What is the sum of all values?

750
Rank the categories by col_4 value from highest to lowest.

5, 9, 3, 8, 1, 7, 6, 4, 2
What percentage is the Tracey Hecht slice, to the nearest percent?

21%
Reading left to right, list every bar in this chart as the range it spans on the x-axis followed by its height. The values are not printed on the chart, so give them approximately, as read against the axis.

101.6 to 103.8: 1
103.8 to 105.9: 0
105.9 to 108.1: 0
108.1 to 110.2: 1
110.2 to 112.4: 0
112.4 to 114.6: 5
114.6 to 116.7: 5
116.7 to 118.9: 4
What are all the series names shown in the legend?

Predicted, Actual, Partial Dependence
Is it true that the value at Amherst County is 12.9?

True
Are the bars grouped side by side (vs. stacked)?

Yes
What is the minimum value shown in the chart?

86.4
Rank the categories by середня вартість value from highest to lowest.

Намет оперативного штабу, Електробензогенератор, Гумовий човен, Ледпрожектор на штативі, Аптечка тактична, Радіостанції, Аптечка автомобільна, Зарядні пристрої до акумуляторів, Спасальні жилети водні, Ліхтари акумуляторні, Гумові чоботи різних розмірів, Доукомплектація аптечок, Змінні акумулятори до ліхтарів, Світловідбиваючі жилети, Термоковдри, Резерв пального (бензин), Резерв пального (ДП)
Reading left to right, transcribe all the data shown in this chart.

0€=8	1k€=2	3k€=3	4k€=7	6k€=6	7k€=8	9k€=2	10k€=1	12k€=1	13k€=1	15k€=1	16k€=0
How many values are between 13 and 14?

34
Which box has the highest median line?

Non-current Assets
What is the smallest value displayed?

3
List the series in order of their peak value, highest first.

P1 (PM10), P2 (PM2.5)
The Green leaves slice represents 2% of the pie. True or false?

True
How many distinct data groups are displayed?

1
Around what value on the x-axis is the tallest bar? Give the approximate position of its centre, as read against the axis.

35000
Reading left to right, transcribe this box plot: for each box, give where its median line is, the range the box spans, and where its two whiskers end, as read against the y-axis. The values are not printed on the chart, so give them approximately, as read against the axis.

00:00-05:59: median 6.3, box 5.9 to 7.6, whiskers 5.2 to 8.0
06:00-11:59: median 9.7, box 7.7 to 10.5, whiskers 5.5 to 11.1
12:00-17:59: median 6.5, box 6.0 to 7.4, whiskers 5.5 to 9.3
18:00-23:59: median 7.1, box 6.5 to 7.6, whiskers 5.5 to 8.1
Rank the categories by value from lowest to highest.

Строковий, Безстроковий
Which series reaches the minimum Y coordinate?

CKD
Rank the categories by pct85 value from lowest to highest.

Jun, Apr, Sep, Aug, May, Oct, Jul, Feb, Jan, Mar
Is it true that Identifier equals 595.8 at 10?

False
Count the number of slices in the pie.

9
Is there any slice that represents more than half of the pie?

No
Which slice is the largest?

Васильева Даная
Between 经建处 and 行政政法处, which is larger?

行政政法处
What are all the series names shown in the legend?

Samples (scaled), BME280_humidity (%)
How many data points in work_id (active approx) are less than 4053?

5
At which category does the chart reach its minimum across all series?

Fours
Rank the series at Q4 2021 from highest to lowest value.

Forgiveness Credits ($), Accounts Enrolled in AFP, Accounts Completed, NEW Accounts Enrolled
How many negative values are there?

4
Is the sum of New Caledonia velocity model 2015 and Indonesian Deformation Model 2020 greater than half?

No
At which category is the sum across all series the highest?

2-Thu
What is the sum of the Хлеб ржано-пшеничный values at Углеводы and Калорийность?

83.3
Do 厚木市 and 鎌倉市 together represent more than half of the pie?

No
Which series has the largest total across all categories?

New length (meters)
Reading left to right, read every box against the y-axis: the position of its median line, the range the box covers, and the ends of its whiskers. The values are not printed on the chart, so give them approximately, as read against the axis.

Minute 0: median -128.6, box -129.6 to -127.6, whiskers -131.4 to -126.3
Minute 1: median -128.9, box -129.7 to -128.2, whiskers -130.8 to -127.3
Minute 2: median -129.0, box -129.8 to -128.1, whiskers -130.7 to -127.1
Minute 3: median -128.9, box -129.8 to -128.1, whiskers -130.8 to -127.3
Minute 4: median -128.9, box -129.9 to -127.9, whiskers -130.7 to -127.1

• **Exercise instructions**: Reproduce the stretch of the data from its first line through the line containing "Rank the categories by середня", keeping every character unchanged.

• **Answer to the exercise**:
What is the sum of all values?

750
Rank the categories by col_4 value from highest to lowest.

5, 9, 3, 8, 1, 7, 6, 4, 2
What percentage is the Tracey Hecht slice, to the nearest percent?

21%
Reading left to right, list every bar in this chart as the range it spans on the x-axis followed by its height. The values are not printed on the chart, so give them approximately, as read against the axis.

101.6 to 103.8: 1
103.8 to 105.9: 0
105.9 to 108.1: 0
108.1 to 110.2: 1
110.2 to 112.4: 0
112.4 to 114.6: 5
114.6 to 116.7: 5
116.7 to 118.9: 4
What are all the series names shown in the legend?

Predicted, Actual, Partial Dependence
Is it true that the value at Amherst County is 12.9?

True
Are the bars grouped side by side (vs. stacked)?

Yes
What is the minimum value shown in the chart?

86.4
Rank the categories by середня вартість value from highest to lowest.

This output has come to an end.